Eigentlich ist ein Stall absolut ungefährlich – wenn man hoch genug ist und weiß was man tut! Diesen Flugzustand zu üben gehört deshalb zum Basisprogramm einer jeden Piloten-Ausbildung! Lass es uns versuchen:

  • Bringe die Maschine auf eine gute Höhe, sagen wir ca. 2000 ft über Grund.
  • Trimme sie auf einen stabilen Geradeausflug
  • Reduziere nun die RPM und halten die Maschine mittels des Höhenruders auf Höhe (Finger weg vom Trimmen!)
  • Reduziere weiter bis der Warnton ertönt – registriere den und mach weiter -- genau die Höhe halten während die Geschwindigkeit weiter zurückgeht.
  • Im wirklichen Leben würdest Du jetzt merken, dass die Steuerung „butterweich“ wird und wenig Reaktion zeigt! Aber auch im Simulator merkst Du eine deutliche Änderung des Verhaltens bei der Steuerung - versuche Dir dieses abscheulich schwammige Fluggefühl einzuprägen
  • Reduziere weiter bis plötzlich die Nase weg-sackt, dann
    • Nase runter und Vollgas
    • und GANZ VORSICHTIG wieder hochziehen
    • die Stall-Geschwindigkeit unser Cessna ist zwischen 45-50 kn - und der normale Steigflug bei ~70 kn - somit würde ich bei etwas über 70 kn anfangen LANGSAM hochzuziehen!

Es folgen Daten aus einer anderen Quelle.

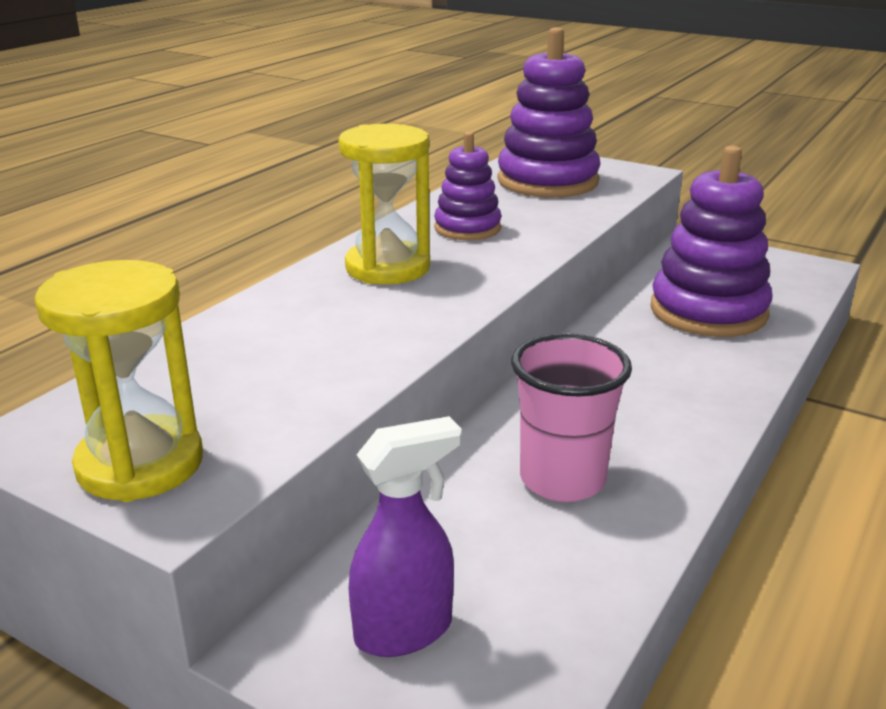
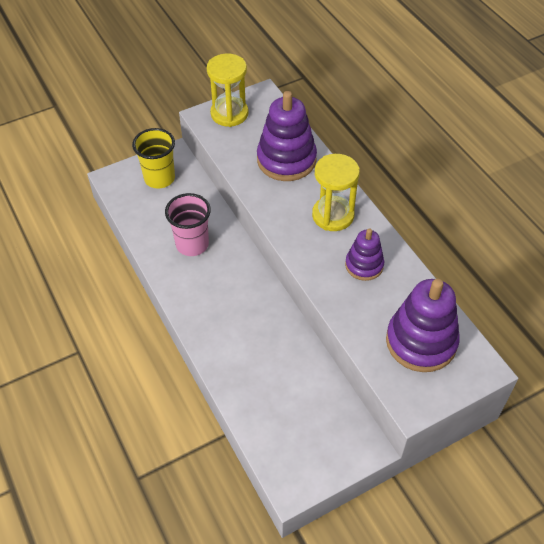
camera: 120 degrees right, 25 degrees up
(405, 631) = (159, 178): purple spray bottle -> yellow cup
(708, 311) = (275, 382): purple stacking toy -> purple stacking toy (286, 160)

Übe dies ruhig ein paar Mal und versuche herauszufinden wie Du den Punkt erkennen kannst, an dem die Maschine "stallen" wird! Wenn Du das im Gefühl hast, kannst Du ein Menge unnötiger Abstürze vermeiden!

Übe dies dann auch mit Flaps in unterschiedlichen Stellungen!

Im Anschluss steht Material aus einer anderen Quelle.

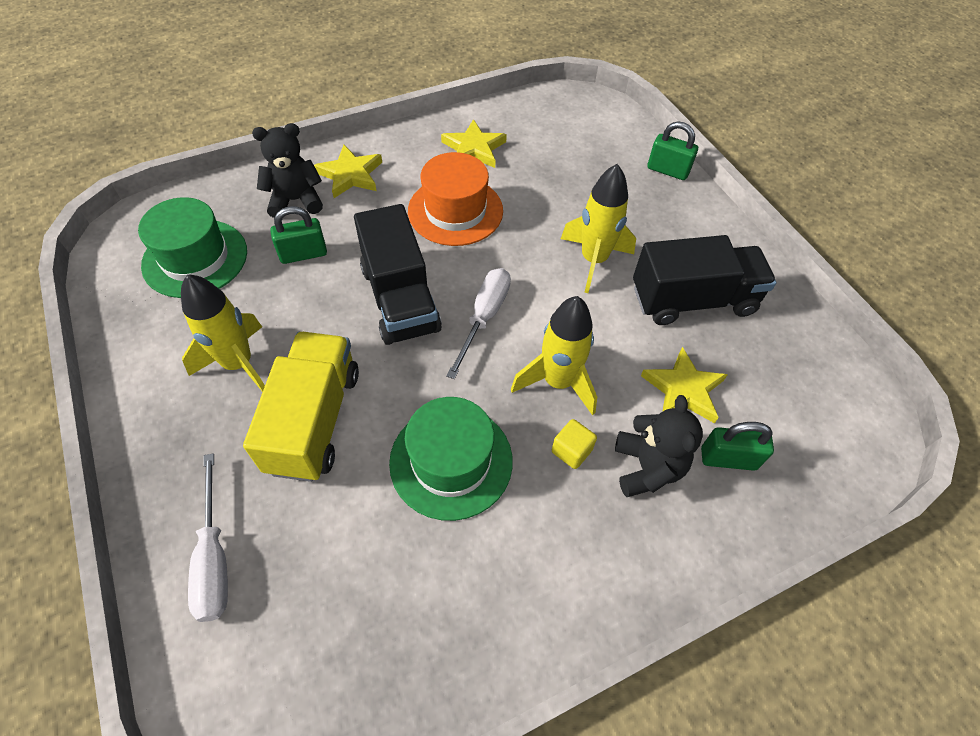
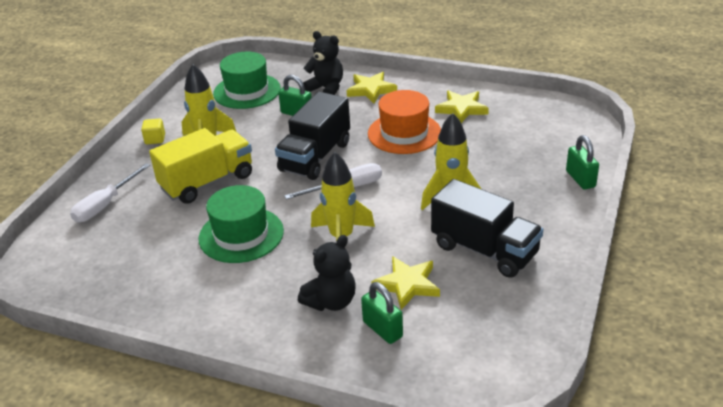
camera: 50 degrees right, 20 degrees down
(571, 451) = (303, 269): yellow cube -> yellow cube (155, 139)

Und merke Dir die Geschwindigkeiten bei denen der Stall auftritt - bleibe bei einer Landung oberhalb dieser Geschwindigkeit - aber erinnere Dich: Zur perfekten Landung gehört der Stall: 1 cm über der Landebahn, nicht früher! Also schwebe dicht über dem Boden und reduziere die Geschwindigkeit bis zum Stall!


Der Spin ist übrigens nichts anderes als „ein Stall über eine Tragfläche“. Erinnere Dich: Wir hatten weiter oben erklärt dass sich in der Kurve die außen-liegende Tragfläche schneller bewegt als die innen liegende – das heißt der Auftrieb an der inneren ist bereits reduziert und wird bei Stall-Gefahr als erstes keinen Auftrieb mehr erzeugen! Wenn Du also z.B. im Endanflug schon „Stall-gefährdet“ bist und dann noch ganz schnell die Richtung korrigierst um die Landbahn zu erwischen, dann stehen die Chancen gut jetzt über die innere Tragfläche zu „Stallen“ und damit dann wunderbar zu „Spinnen“. Das Mittel dagegen ist ähnlich wie beim Stall (Nase runter und Vollgas) – aber hier musst Du zusätzlich zuerst aus der Drehbewegung heraus: Also zuerst ganz kräftig in die Pedale des Seitenruders treten und hoffen dass dort die Strömung noch nicht abgerissen ist und somit die Drehbewegung aufhört! Aber aufpassen, dass Du dann nicht direkt in einen „Gegen-Spin“ gerätst! Das Zauberwort heißt: "Kräftig - aber wohl dosiert"! Was das bedeutet? ÜBEN !

Du kannst auch dies wunderbar üben, wenn Du wie oben einen Stall einleitest, und kurz bevor die Nase absackt eine starke Kurve einleitest. Viel Spaß beim Karussell fahren!

Mach es Dir zur Gewohnheit, gerade diese Stall-Übungen mit jedem Modell in großer Höhe durchzuspielen BEVOR Du damit die erste Landung versuchst! Auf diese Weise erfährst Du dann auch auf einfachste Art und Weise wie hoch Deine Minimum-Geschwindigkeit sein muss: Im Anflug, im Endanflug, und beim Aufsetzen! Natürlich steht das auch in den Büchern – die man unbedingt vor dem Start auswendig lernen muss – aber manchmal sind die eben gerade nicht greifbar! Trotzdem:

Du musst unbedingt die Stall-IAS aller Modelle kennen, die Du fliegst -- bevor Du landest!!
Und sei Dir bewusst: Um so schneller ein Flugzeug fliegen kann - um so schlechter sind seine Stall-Eigenschaften!